Aspiration | Symptoms & Causes
What are the symptoms of aspiration in children?
If your child aspirates, they may present with a cough when drinking or eating. Aspiration can cause symptoms including:
- Coughing when drinking, particularly with thin liquids
- Difficulty feeding
- Frequent respiratory infections or recurrent pneumonia
- Noisy breathing while drinking
- Gagging during meals
- Back arching during feeding
- Skin turning a bluish color
- Redness around the eyes during or after feeding
- Vomiting during feeding
- Rattling in the throat or chest
- Poor growth
What causes a child to aspirate?
Many factors can lead to aspiration. These include:
- Oropharyngeal discoordination occurs when your child has difficulty swallowing because of problems with their mouth, tongue, palate, larynx, or the muscle at the top of the esophagus. This is mainly due to immaturity and developmental issues. Children who are born premature or who have had surgery on the heart, lungs, or chest may also have a higher risk for the condition.
- Anatomic issues can result in food or drink going into the lungs. Examples of these include laryngeal cleft, laryngomalacia, vocal cord paralysis, esophageal atresia, and tracheoesophageal fistulas.
- Neurologic conditions that impair the oropharynx and esophagus can cause aspiration. Neurologic causes for aspiration may include children with infantile spasms, cerebral palsy, or certain genetic syndromes.
Aspiration | Diagnosis & Treatments
How is aspiration diagnosed?
If your child’s doctor or speech-language pathologist suspects the aspiration, they should perform a physical examination and one or more tests to evaluate swallowing, including:
- Physical examination, including a complete head and neck examination, to be sure there is no anatomical issues contributing to aspiration
- Flexible laryngoscopy in the office to evaluate the upper airway and larynx (voice box) for possible anatomical issues
- A flexible camera is passed through your child’s nose and used to evaluate the upper airway anatomy and status of the vocal cords.

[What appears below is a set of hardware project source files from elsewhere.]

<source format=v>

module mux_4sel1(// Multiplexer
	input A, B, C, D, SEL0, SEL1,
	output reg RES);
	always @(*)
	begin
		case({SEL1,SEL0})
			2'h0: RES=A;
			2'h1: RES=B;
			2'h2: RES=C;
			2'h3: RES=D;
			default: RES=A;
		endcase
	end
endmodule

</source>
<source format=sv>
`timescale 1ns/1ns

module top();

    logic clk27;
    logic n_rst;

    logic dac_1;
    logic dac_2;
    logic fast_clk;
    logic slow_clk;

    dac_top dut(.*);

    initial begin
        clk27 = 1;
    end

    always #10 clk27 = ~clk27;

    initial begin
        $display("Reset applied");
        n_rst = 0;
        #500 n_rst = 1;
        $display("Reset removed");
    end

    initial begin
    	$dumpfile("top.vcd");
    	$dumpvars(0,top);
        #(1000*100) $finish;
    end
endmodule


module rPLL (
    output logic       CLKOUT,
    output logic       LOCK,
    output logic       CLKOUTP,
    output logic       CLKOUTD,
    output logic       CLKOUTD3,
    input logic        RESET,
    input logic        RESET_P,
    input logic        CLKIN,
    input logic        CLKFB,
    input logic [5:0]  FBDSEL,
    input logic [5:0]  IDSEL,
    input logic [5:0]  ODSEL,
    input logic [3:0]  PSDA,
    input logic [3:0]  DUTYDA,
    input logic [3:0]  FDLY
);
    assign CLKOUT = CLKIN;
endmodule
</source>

- Clinical feeding evaluation (CFE) with a speech-language pathologist who specializes in pediatric feeding and swallowing disorders
- An office visit during which your child eats or drinks and the speech-language pathologist assesses their oral motor coordination, sensory responses, and developmental feeding skills. The SLP also screens for aspiration.
- Videofluoroscopic swallow study (VFSS), also known as a modified barium swallow study (MBS)

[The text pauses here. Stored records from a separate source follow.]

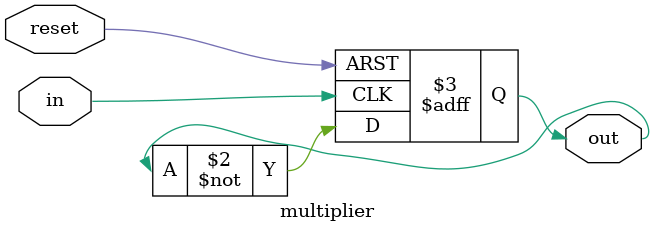
<source format=v>
module multiplier (in, out, reset);

   input in, reset;
   output reg out;

   always @(posedge in or posedge reset)
   begin
      if (reset) // reset the clock
         out <= 0;
      else
         out <= ~out;
   end

endmodule 
</source>
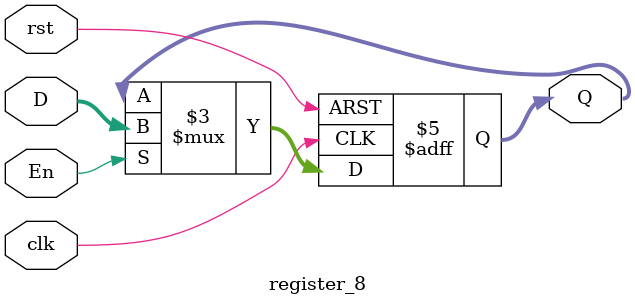
<source format=v>
`timescale 1ns / 1ps


module register_8(
    input [7:0] D,
    input En,
    input rst,
    input clk,
    output reg [7:0] Q
    );
    
    always @(posedge (clk) or posedge (rst)) begin
        if (rst == 1) 
            Q <= {8{1'b0}};
        else if (En)
            Q <= D;
    end
    
endmodule
</source>
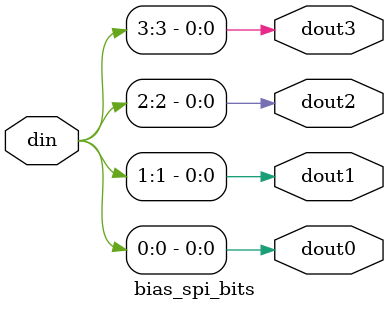
<source format=v>
`timescale 1ns / 1ps
module bias_spi_bits(
    input	[3:0]	din		,
    output			dout0	,
    output 			dout1	,
    output 			dout2	,
    output 			dout3
    );

assign dout0 = din[0];
assign dout1 = din[1];
assign dout2 = din[2];
assign dout3 = din[3];

endmodule

</source>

- Your child is given small amounts of a liquid or solid that contains barium (a chalky liquid that will show up on an x-ray). They are seated upright or in the position that you feed them in at home. A series of moving picture x-rays are taken to evaluate what happens as your child swallows the food or drink
- Fiberoptic endoscopic evaluation of swallowing (FEES) exam: A flexible camera is passed through your child’s nose and is used to see parts of the throat. Your child will eat and drink with the scope in place, and the speech-language pathologist and otolaryngologist will assess for aspiration.
- Esophageal manometry: In this procedure a small flexible tube is placed into the nose and passed into the esophagus. It can determine how well your child’s esophagus is working by measuring the pressure and coordination of the esophageal muscles.
How we care for aspiration in children
The skilled clinicians in the Center for Airway Disorders, Aerodigestive Center, and Feeding and Swallowing Program are experienced in diagnosing and treating children who aspirate. We have a rich understanding of the complexity of the swallowing process, which allows us to consider all aspects of this condition when evaluating and treating aspiration and its causes.
Through this multidisciplinary approach, providers in the Otolaryngology, Gastroenterology, and Pulmonology Divisions collaborate to provide a comprehensive approach for the treatment of your child. Your child’s doctor and/or speech-language pathologist may suggest you change the way you feed your child to decrease the risk that food/liquid will enter their lungs. For example, you may need to use a different bottle nipple or cup, add thickener to their liquids, or feed them in a different position. In rare cases, they may need to receive liquids by a tube through their nose or stomach if a safe feeding plan cannot be identified.
The team will work closely to support you and your family throughout the process and to determine the appropriate timeframe for follow-up. This often includes repeat testing, gradual changes to the diet plan, and/or feeding therapy techniques. Our goal is to provide both medical management and the best minimally invasive surgical approach, if needed, to resolve the underlying cause of the aspiration.